A complete list of endpoint documentation can be found here after Obrew Server is started.

Client api library

There is currently a javascript library under development and being used by Obrew Studio. Once the project becomes stable, it will be broken out into its own module and repo. Stay tuned.

API Keys and .env variables

Put your .env file in the base directory alongside the executable.

Managing Python dependencies

It is highly recommended to use an package/environment manager like Anaconda to manage Python installations and the versions of dependencies they require. This allows you to create virtual environments from which you can install different versions of software and build/deploy from within this sandboxed environment.

To update PIP package installer:

conda update pip

Switching between virtual environments

The following commands should be done in Anaconda Prompt terminal. If on Windows, run as Admin.
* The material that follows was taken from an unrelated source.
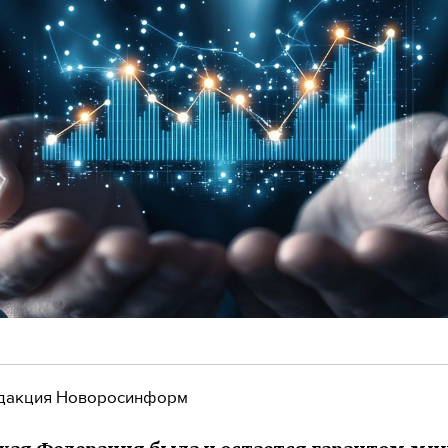
дакция Новоросинформ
  1. Create a new environment. This project uses 3.12:
conda create --name env1 python=3.12
  1. To work in this env, activate it:
conda activate env1
  1. When you are done using it, deactivate it:
conda deactivate
  1. If using an IDE like VSCode, you must apply your newly created virtual environment by selecting the python interpreter button at the bottom when inside your project directory.